We call the final expression the ``multivariate sigmoid'' (\emph{mv-sigmoid}) which serves as our approximation of \emph{mvn-cdf}, especially at the tails  of the distribution. While we expect estimators using \emph{mv-sigmoid} to approximate ones using \emph{mvn-cdf} only when $\matU \matU^\top = \mathbf{I}$, we find experimentally that the approximation works well even for practical values of the covariance matrix $\matU\matU^\top$. Using this approximation to substitute \emph{mv-sigmoid} for \emph{mvn-cdf} in the \ptaylor{} and \pmmse{} estimators yields the \ptaylormvs{} and \pmmsemvs{} estimators, respectively. We present further analysis on the multivariate sigmoid in Appendix \ref{app:experiments}.



\paragraph{Approximation with Softmax.} A common method to estimate the confidence of model predictions is to use the softmax function applied to the logits $f_i(\X)$ of a model.

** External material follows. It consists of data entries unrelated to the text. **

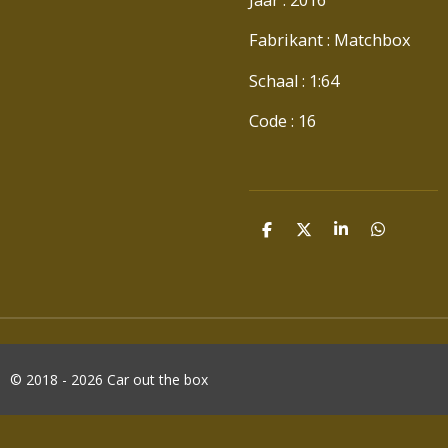
Fabrikant : Matchbox
Schaal : 1:64
Code : 16
D
D
S
D
E
E
H
E
L
E
A
L
E
L
R
E
N
E
N
© 2018 - 2026 Car out the box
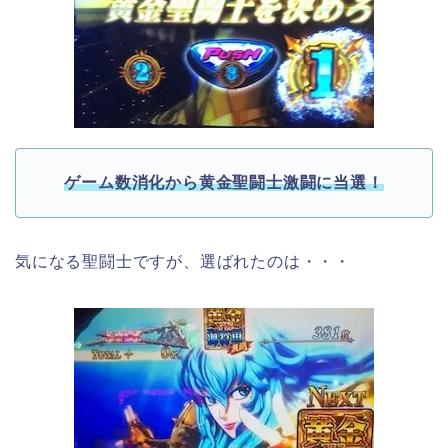
ゲーム数消化から黄金聖闘士激闘に当選！
気になる聖闘士ですが、選ばれたのは・・・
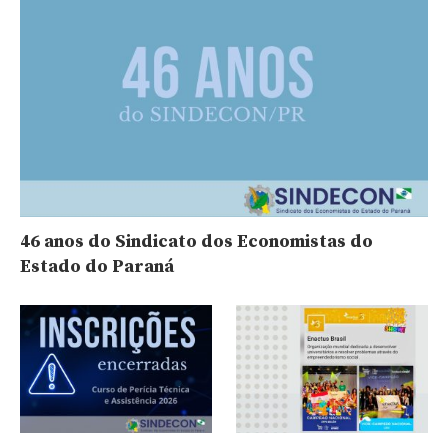
46 anos do Sindicato dos Economistas do
Estado do Paraná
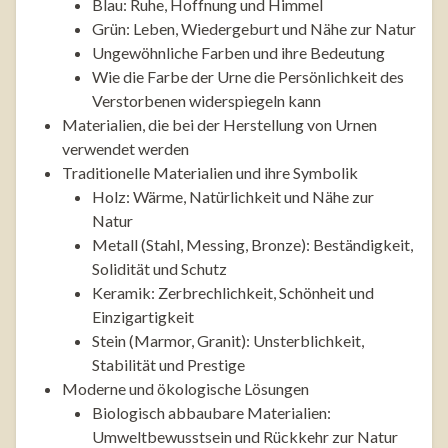
Blau: Ruhe, Hoffnung und Himmel
Grün: Leben, Wiedergeburt und Nähe zur Natur
Ungewöhnliche Farben und ihre Bedeutung
Wie die Farbe der Urne die Persönlichkeit des
Verstorbenen widerspiegeln kann
Materialien, die bei der Herstellung von Urnen
verwendet werden
Traditionelle Materialien und ihre Symbolik
Holz: Wärme, Natürlichkeit und Nähe zur
Natur
Metall (Stahl, Messing, Bronze): Beständigkeit,
Solidität und Schutz
Keramik: Zerbrechlichkeit, Schönheit und
Einzigartigkeit
Stein (Marmor, Granit): Unsterblichkeit,
Stabilität und Prestige
Moderne und ökologische Lösungen
Biologisch abbaubare Materialien:
Umweltbewusstsein und Rückkehr zur Natur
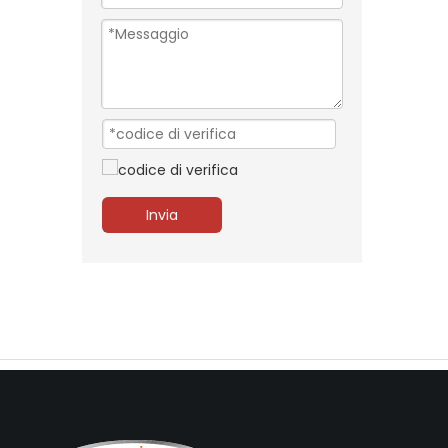
Invia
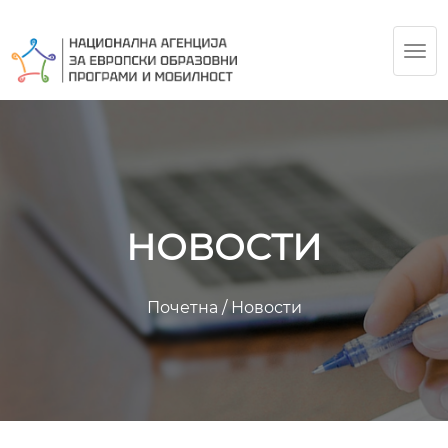
TOG
NAV
НОВОСТИ
Почетна
/
Новости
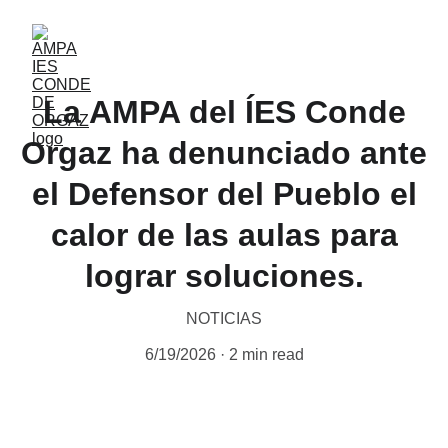
La AMPA del ÍES Conde
Orgaz ha denunciado ante
el Defensor del Pueblo el
calor de las aulas para
lograr soluciones.
NOTICIAS
6/19/2026
2 min read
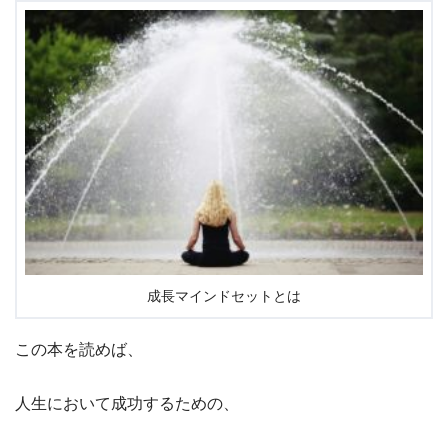
成長マインドセットとは
この本を読めば、
人生において成功するための、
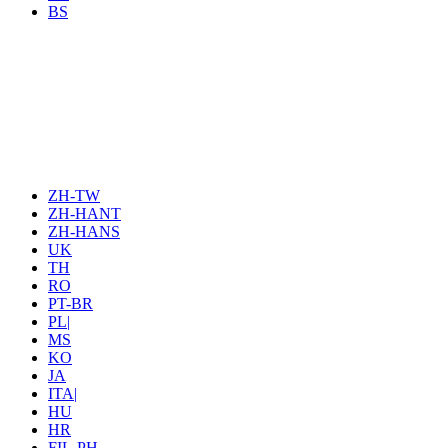
BS
ZH-TW
ZH-HANT
ZH-HANS
UK
TH
RO
PT-BR
PL|
MS
KO
JA
ITA|
HU
HR
FIL-PH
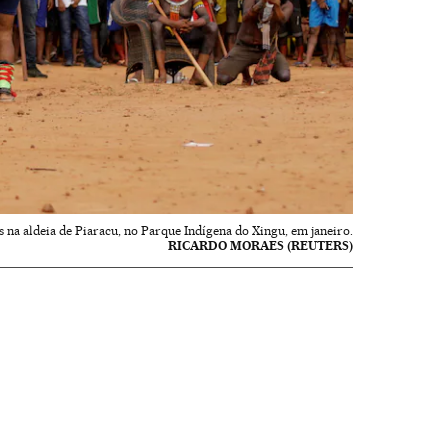
 na aldeia de Piaracu, no Parque Indígena do Xingu, em janeiro.
RICARDO MORAES (REUTERS)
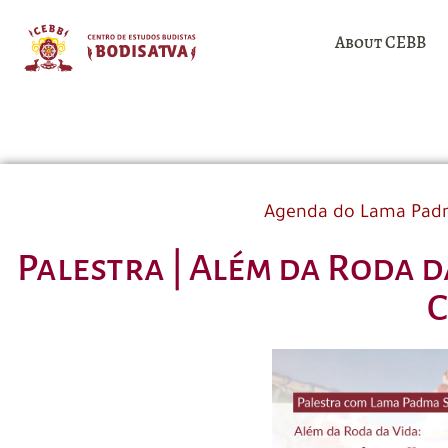
About CEBB
Agenda do Lama Pad
Palestra | Além da Roda 
C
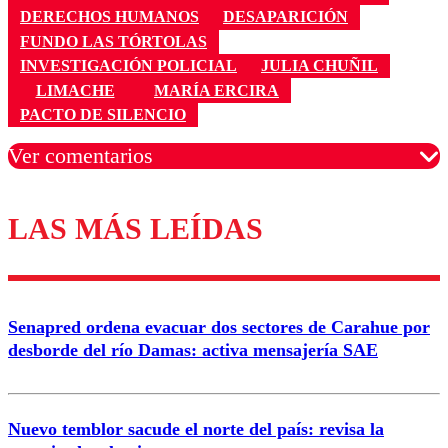
DERECHOS HUMANOS
DESAPARICIÓN
FUNDO LAS TÓRTOLAS
INVESTIGACIÓN POLICIAL
JULIA CHUÑIL
LIMACHE
MARÍA ERCIRA
PACTO DE SILENCIO
Ver comentarios
LAS MÁS LEÍDAS
Los comentarios son moderados para garantizar un
diálogo respetuoso.
Nombre
Senapred ordena evacuar dos sectores de Carahue por
Correo
desborde del río Damas: activa mensajería SAE
Nuevo temblor sacude el norte del país: revisa la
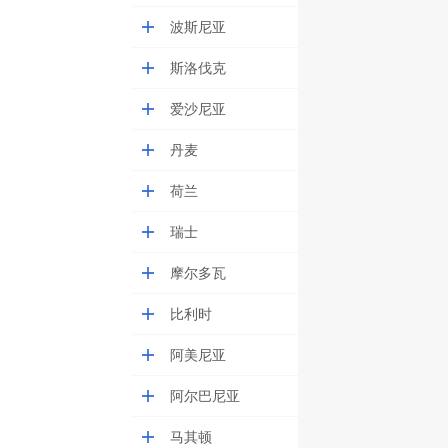
波斯尼亚
斯洛伐克
爱沙尼亚
丹麦
荷兰
瑞士
摩尔多瓦
比利时
阿美尼亚
阿尔巴尼亚
马其顿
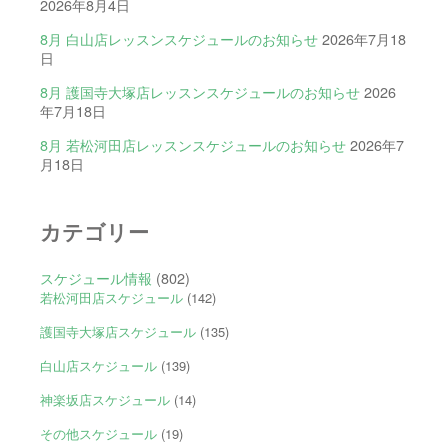
2026年8月4日
8月 白山店レッスンスケジュールのお知らせ
2026年7月18
日
8月 護国寺大塚店レッスンスケジュールのお知らせ
2026
年7月18日
8月 若松河田店レッスンスケジュールのお知らせ
2026年7
月18日
カテゴリー
スケジュール情報
(802)
若松河田店スケジュール
(142)
護国寺大塚店スケジュール
(135)
白山店スケジュール
(139)
神楽坂店スケジュール
(14)
その他スケジュール
(19)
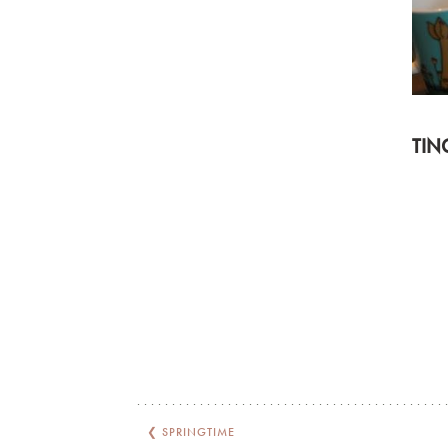
❮
SPRINGTIME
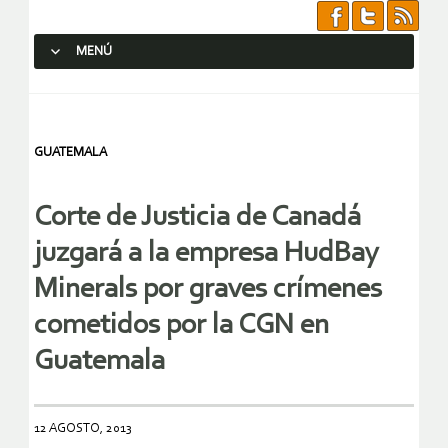
MENÚ
SALTAR AL CONTENIDO.
GUATEMALA
Corte de Justicia de Canadá
juzgará a la empresa HudBay
Minerals por graves crímenes
cometidos por la CGN en
Guatemala
12 AGOSTO, 2013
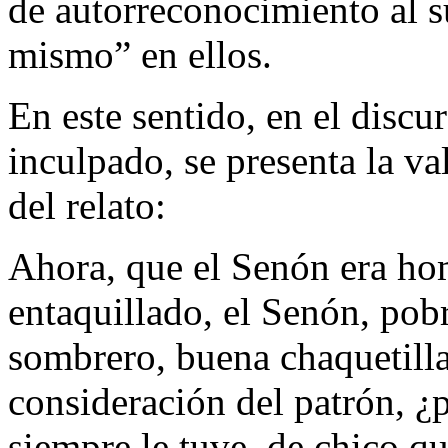
de autorreconocimiento al s
mismo” en ellos.
En este sentido, en el disc
inculpado, se presenta la v
del relato:
Ahora, que el Senón era h
entaquillado, el Senón, pob
sombrero, buena chaquetilla,
consideración del patrón, 
siempre le tuve, de chico qu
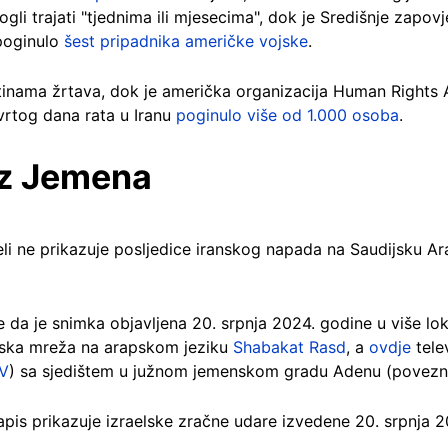
ogli trajati "tjednima ili mjesecima", dok je Središnje za
 poginulo
šest pripadnika američke vojske
.
tinama žrtava, dok je američka organizacija Human Rights
vrtog dana rata u Iranu
poginulo više od 1.000 osoba
.
iz Jemena
eli ne prikazuje posljedice iranskog napada na Saudijsku Ar
 da je snimka objavljena 20. srpnja 2024. godine u više lok
netska mreža na arapskom jeziku
Shabakat Rasd
, a
ovdje
tele
V
) sa sjedištem u južnom jemenskom gradu Adenu (povezn
apis prikazuje izraelske zračne udare izvedene 20. srpnja 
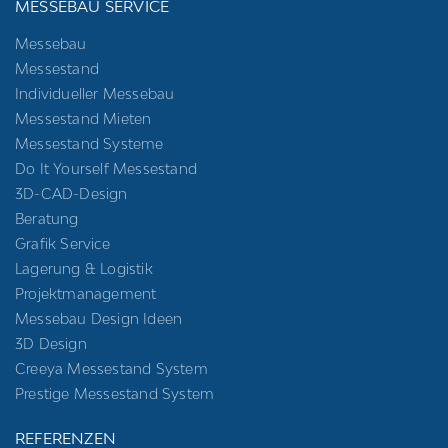
MESSEBAU SERVICE
Messebau
Messestand
Individueller Messebau
Messestand Mieten
Messestand Systeme
Do It Yourself Messestand
3D-CAD-Design
Beratung
Grafik Service
Lagerung & Logistik
Projektmanagement
Messebau Design Ideen
3D Design
Creeya Messestand System
Prestige Messestand System
REFERENZEN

We note that softmax is identical to \emph{mv-sigmoid} when directly applied to the logits of neural networks: 

\begin{align*}
    &\text{softmax}_t\left( f_i(\X) ~\Big\vert_{\substack{i = 1}}^{C} \right) = \frac{\exp(f_t(\X))}{\sum_{i=1}^C \exp(f_i(\X))} = \\& \frac{1}{1 + \sum\limits_{\substack{i=1\\i \neq t}}^{C} \exp(f_i(\X) - f_t(\X))} = \text{mv-sigmoid}\left( g_i(\X) ~\Big\vert_{\substack{i = 1\\i\neq t}}^{C} \right)
\end{align*}

Recall that $g_i(\X) = f_t(\X) - f_i(\X)$ is the decision boundary function. Note that this equivalence only holds for the specific case of logits, and cannot be applied to approximate the Taylor estimator, for instance. Nonetheless, given this similarity, it is reasonable to ask whether softmax applied to logits (henceforth $p^\text{softmax}_{T}$ for softmax with temperature $T$) itself can be a ``good enough'' estimator of $p^\text{robust}_{\sigma}$ in practice. In other words, does $p^\text{softmax}_T$ well-approximate $p^\text{robust}_{\sigma}$ in certain settings?
In Appendix \ref{app:proofs}, we provide a theoretical result for a restricted linear setting where softmax can indeed match the behavior of \ptaylormvs{}, which happens precisely when $\matU \matU^\top = \mathbf{I}$ and all the class-wise gradients are equal. In the next section, we demonstrate empirically that the softmax estimator $p^{\text{softmax}}_T$ is a poor estimator of average-case robustness in practice.